_PROMPT_
Turn the listing below into a numbered list, one entry per line, with any blank lines left out.

★ ★ ★ ★ ★ ★ ★

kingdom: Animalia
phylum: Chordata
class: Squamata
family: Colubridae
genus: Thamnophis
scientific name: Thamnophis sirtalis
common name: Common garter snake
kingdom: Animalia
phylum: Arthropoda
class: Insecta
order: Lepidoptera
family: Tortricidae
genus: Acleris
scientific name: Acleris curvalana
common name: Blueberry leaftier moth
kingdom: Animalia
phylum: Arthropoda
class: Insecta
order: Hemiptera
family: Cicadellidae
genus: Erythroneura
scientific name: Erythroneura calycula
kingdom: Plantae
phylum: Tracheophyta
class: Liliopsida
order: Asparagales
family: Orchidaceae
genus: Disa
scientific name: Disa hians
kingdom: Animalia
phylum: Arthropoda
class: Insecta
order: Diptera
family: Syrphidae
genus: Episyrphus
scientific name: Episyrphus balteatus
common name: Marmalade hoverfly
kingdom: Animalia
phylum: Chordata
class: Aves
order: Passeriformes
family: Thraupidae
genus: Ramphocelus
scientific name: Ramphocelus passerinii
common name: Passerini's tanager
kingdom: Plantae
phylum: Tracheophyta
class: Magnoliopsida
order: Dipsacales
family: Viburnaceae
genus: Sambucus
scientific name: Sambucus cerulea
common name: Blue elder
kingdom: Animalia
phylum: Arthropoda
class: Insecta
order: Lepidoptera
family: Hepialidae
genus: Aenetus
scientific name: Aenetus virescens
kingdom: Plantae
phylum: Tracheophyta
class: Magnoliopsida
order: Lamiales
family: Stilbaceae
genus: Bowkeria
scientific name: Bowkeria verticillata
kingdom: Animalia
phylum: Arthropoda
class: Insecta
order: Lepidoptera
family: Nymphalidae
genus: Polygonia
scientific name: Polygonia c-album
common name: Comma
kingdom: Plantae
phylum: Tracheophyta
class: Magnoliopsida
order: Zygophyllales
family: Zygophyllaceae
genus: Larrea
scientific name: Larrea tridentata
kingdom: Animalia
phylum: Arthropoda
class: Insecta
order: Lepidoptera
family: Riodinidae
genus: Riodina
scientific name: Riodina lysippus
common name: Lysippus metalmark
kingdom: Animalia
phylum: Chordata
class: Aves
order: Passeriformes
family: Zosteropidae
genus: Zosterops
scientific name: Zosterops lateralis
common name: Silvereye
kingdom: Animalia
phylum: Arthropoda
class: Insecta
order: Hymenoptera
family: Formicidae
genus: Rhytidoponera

★ ★ ★ ★ ★ ★ ★

_SOLUTION FOR THIS PROBLEM_
1. kingdom: Animalia
2. phylum: Chordata
3. class: Squamata
4. family: Colubridae
5. genus: Thamnophis
6. scientific name: Thamnophis sirtalis
7. common name: Common garter snake
8. kingdom: Animalia
9. phylum: Arthropoda
10. class: Insecta
11. order: Lepidoptera
12. family: Tortricidae
13. genus: Acleris
14. scientific name: Acleris curvalana
15. common name: Blueberry leaftier moth
16. kingdom: Animalia
17. phylum: Arthropoda
18. class: Insecta
19. order: Hemiptera
20. family: Cicadellidae
21. genus: Erythroneura
22. scientific name: Erythroneura calycula
23. kingdom: Plantae
24. phylum: Tracheophyta
25. class: Liliopsida
26. order: Asparagales
27. family: Orchidaceae
28. genus: Disa
29. scientific name: Disa hians
30. kingdom: Animalia
31. phylum: Arthropoda
32. class: Insecta
33. order: Diptera
34. family: Syrphidae
35. genus: Episyrphus
36. scientific name: Episyrphus balteatus
37. common name: Marmalade hoverfly
38. kingdom: Animalia
39. phylum: Chordata
40. class: Aves
41. order: Passeriformes
42. family: Thraupidae
43. genus: Ramphocelus
44. scientific name: Ramphocelus passerinii
45. common name: Passerini's tanager
46. kingdom: Plantae
47. phylum: Tracheophyta
48. class: Magnoliopsida
49. order: Dipsacales
50. family: Viburnaceae
51. genus: Sambucus
52. scientific name: Sambucus cerulea
53. common name: Blue elder
54. kingdom: Animalia
55. phylum: Arthropoda
56. class: Insecta
57. order: Lepidoptera
58. family: Hepialidae
59. genus: Aenetus
60. scientific name: Aenetus virescens
61. kingdom: Plantae
62. phylum: Tracheophyta
63. class: Magnoliopsida
64. order: Lamiales
65. family: Stilbaceae
66. genus: Bowkeria
67. scientific name: Bowkeria verticillata
68. kingdom: Animalia
69. phylum: Arthropoda
70. class: Insecta
71. order: Lepidoptera
72. family: Nymphalidae
73. genus: Polygonia
74. scientific name: Polygonia c-album
75. common name: Comma
76. kingdom: Plantae
77. phylum: Tracheophyta
78. class: Magnoliopsida
79. order: Zygophyllales
80. family: Zygophyllaceae
81. genus: Larrea
82. scientific name: Larrea tridentata
83. kingdom: Animalia
84. phylum: Arthropoda
85. class: Insecta
86. order: Lepidoptera
87. family: Riodinidae
88. genus: Riodina
89. scientific name: Riodina lysippus
90. common name: Lysippus metalmark
91. kingdom: Animalia
92. phylum: Chordata
93. class: Aves
94. order: Passeriformes
95. family: Zosteropidae
96. genus: Zosterops
97. scientific name: Zosterops lateralis
98. common name: Silvereye
99. kingdom: Animalia
100. phylum: Arthropoda
101. class: Insecta
102. order: Hymenoptera
103. family: Formicidae
104. genus: Rhytidoponera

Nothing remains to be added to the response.